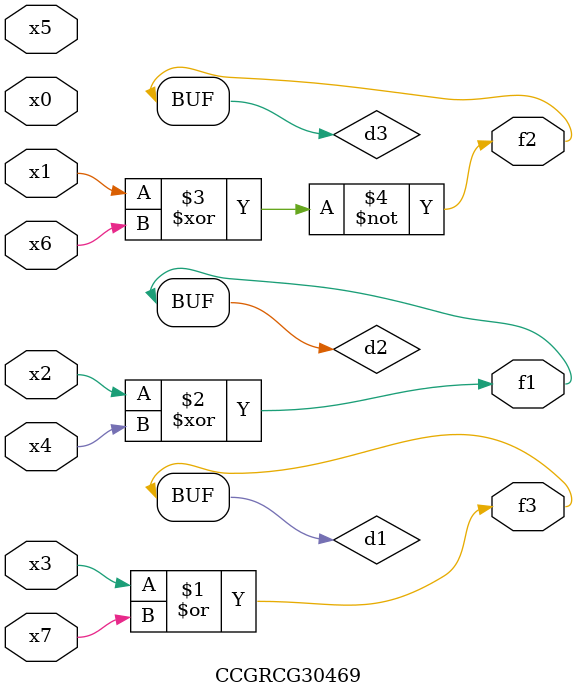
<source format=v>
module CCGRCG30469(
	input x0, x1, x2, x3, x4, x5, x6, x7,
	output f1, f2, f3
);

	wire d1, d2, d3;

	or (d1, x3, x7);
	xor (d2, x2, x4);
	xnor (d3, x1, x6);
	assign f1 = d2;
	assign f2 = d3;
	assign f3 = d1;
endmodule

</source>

→ Request: Each line of the data must be restated exactly, and the pictures must be left out.

→ Reply to the task:
<source format=v>
module CCGRCG30469(
	input x0, x1, x2, x3, x4, x5, x6, x7,
	output f1, f2, f3
);

	wire d1, d2, d3;

	or (d1, x3, x7);
	xor (d2, x2, x4);
	xnor (d3, x1, x6);
	assign f1 = d2;
	assign f2 = d3;
	assign f3 = d1;
endmodule

</source>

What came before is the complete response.